So here I am on the floor, ready to sit back and just admire my three children who for the next 5 minutes while their cartoon is wrapping up will look perfect, with clean faces, hair neatly combed and pulled back and unwrinkled laundry detergent smelling outfits.
But this is what really happened. Just as I am leaning back against the side of the couch and panning my gaze across my children, I notice the clenched chunky fists of #OBoy. My eyes quickly changed their course from panning across the room to panning down his body. I see the cocked eyebrow and the slightly tilted head, I watch his arms raise up over his head as his face turns a little red and those lips purse themselves tightly shut, but the bottom lip sticks out ever so slightly. His knees come up into his chest and his toes curl up. He is grunting, and I am bracing myself for what I know is going to come next.

----

:: Exercise details ::
Please carry on the story of the parent watching three children from the floor, picking up right after its last sentence.

Dataset entries
----

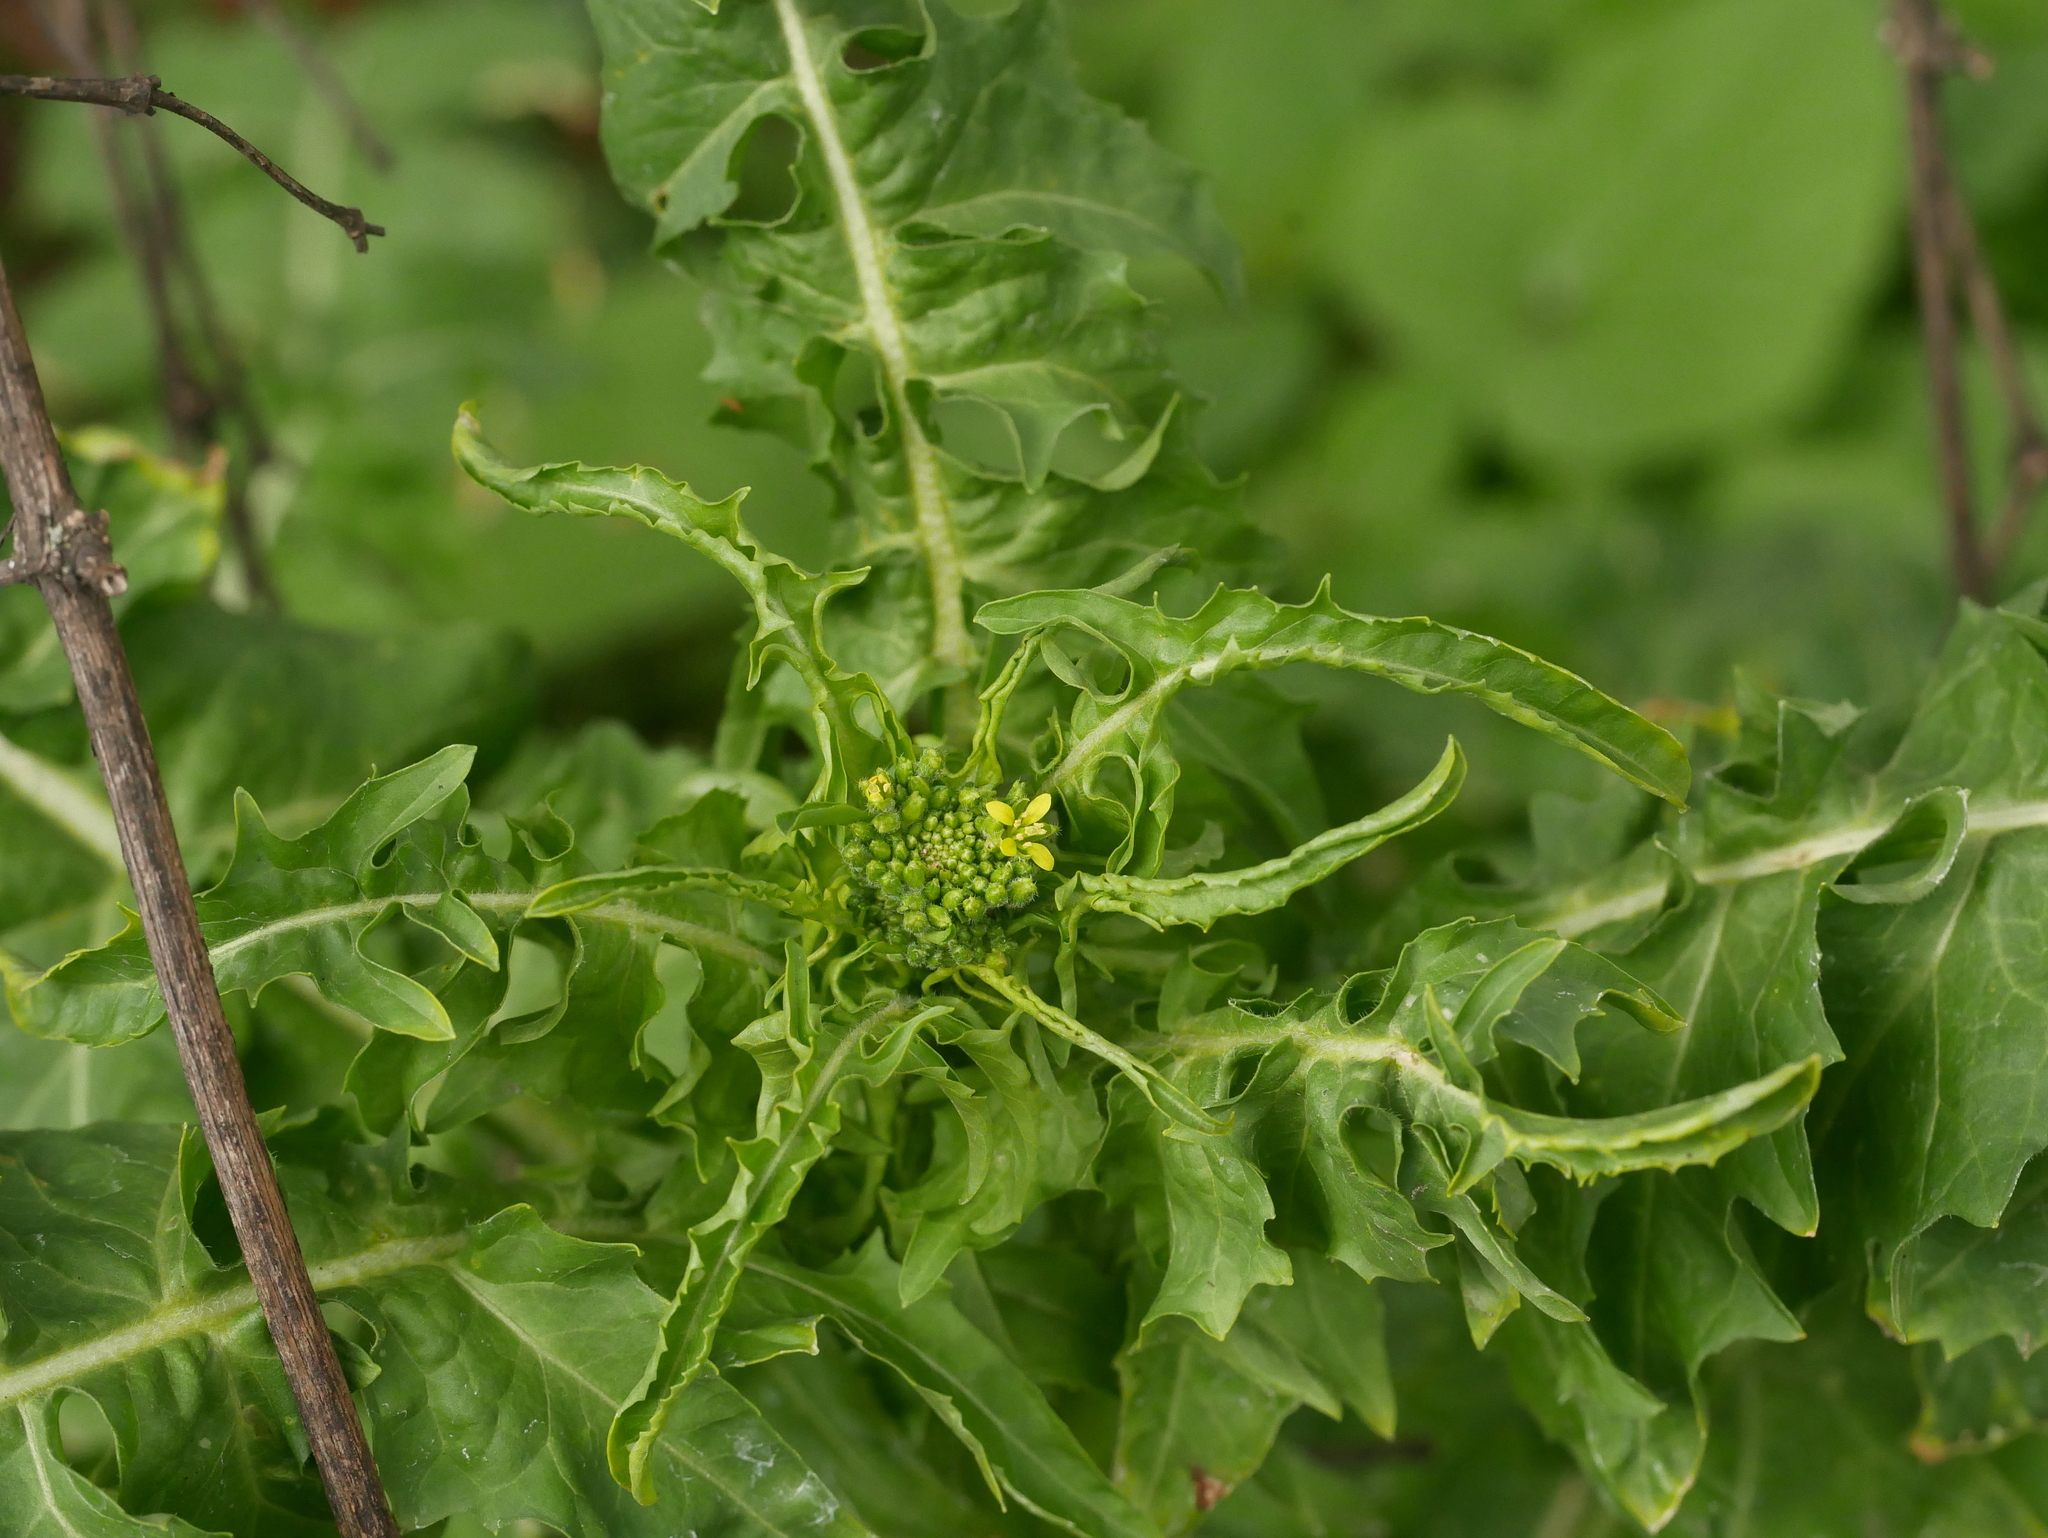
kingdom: Plantae
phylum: Tracheophyta
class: Magnoliopsida
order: Brassicales
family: Brassicaceae
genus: Sisymbrium
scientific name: Sisymbrium loeselii
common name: False london-rocket
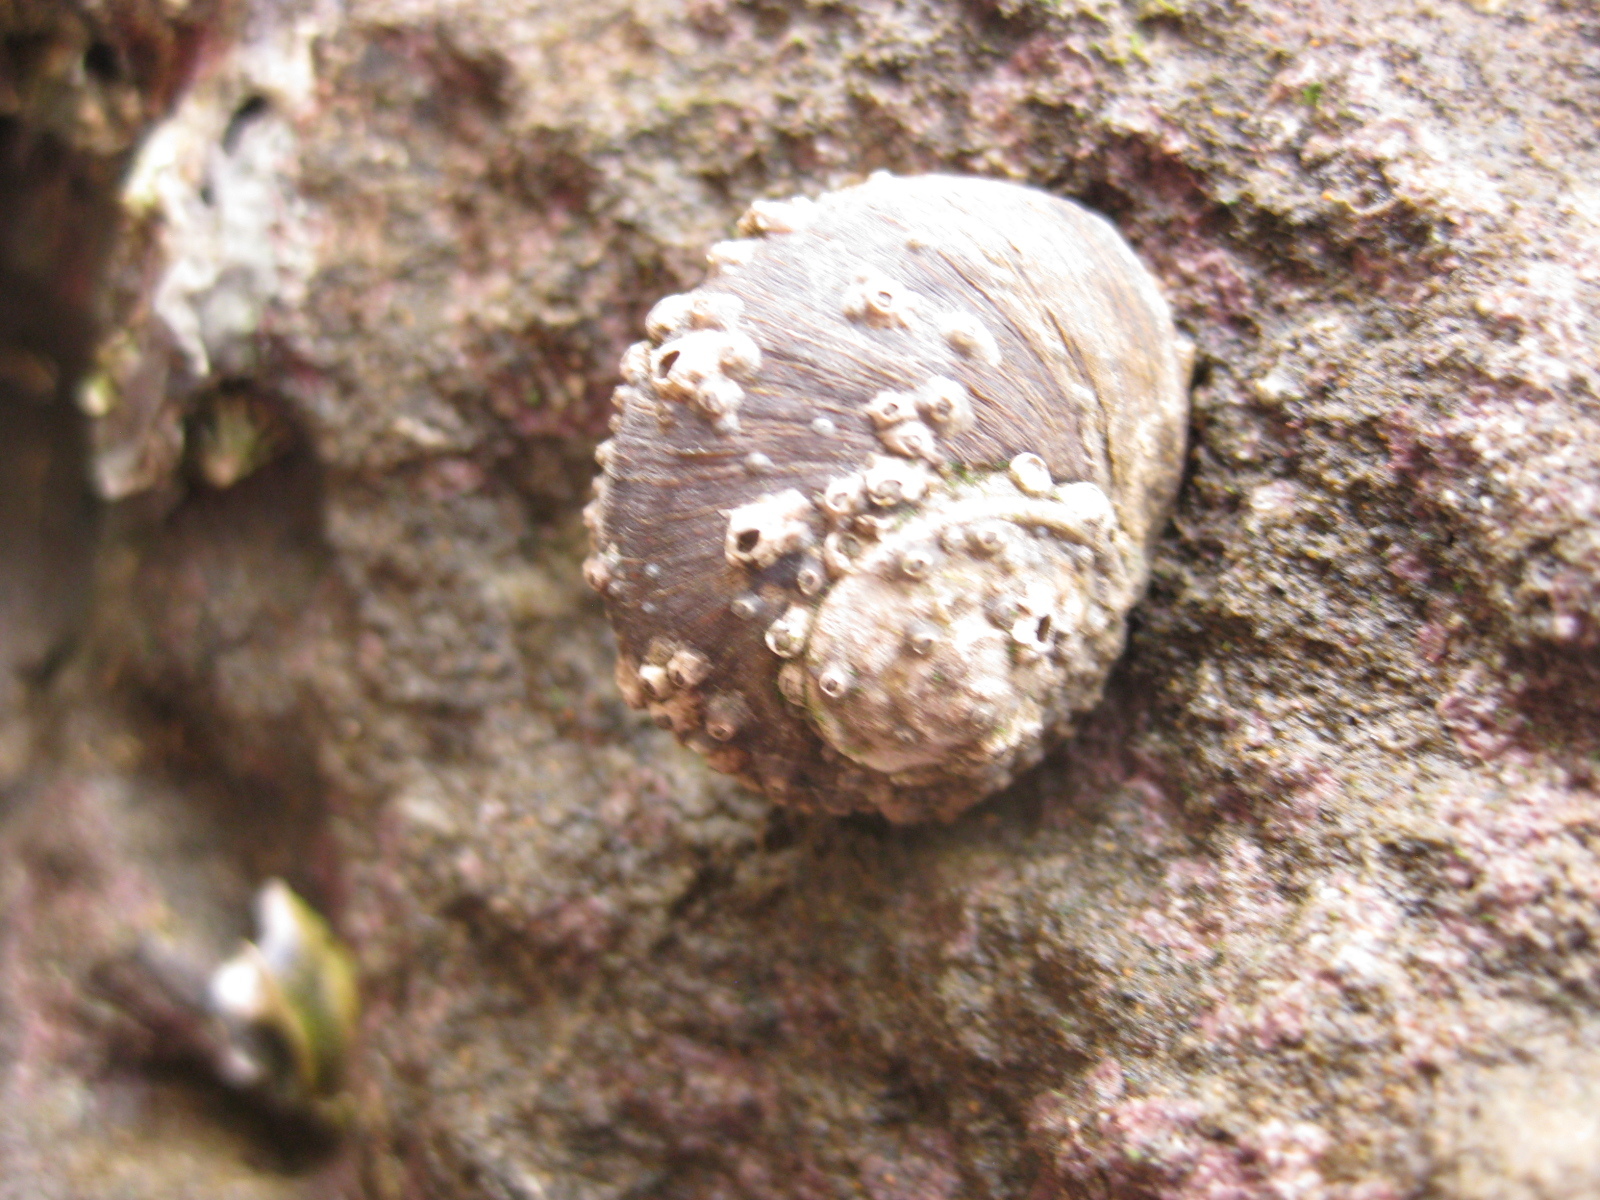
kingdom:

----

:: Solved exercise ::
He stops his grunting, but only for just a second, and then comes the loudest grunt and his right leg shoots out, stiff straight. And the sound that followed. It’s not one that can really be described, it’s one you have to witness in person, but its something of a deep splatter gurgley noise. And suddenly my adorably dressed handsome little man is now soaked way up to the middle of his back in a pudding like mixture with a smell that would curdle your stomach in an instant.
The first thought that pops into my head is, “I have three children, yet I am about to change my fifth diaper in less than ten minutes. Where does all this come from?”
Now what happened next and the sights that I saw are much too graphic for the internet, and I’ll save you all those details. But I can say this, I am sure glad the kid is cute and that my lasting image of the day is #OBoy sitting up for the first time on his own with an ear to ear smile and giggles of pride as he knows he's done something truly great, and not the poopy mess he made of himself and my carpet.
Motherhood often is viewed as this blissful experience full of Instagram worthy moments. Now let me add a precursor that motherhood is wonderful and my Instagram is overflowing with memories I never want to forget. However, motherhood is not always the beautiful experience I thought it would be. Kate Middleton once said, “It is right to talk about motherhood as a wonderful thing, but we also need to talk about it’s stresses and strains. It’s OK not to find it easy.”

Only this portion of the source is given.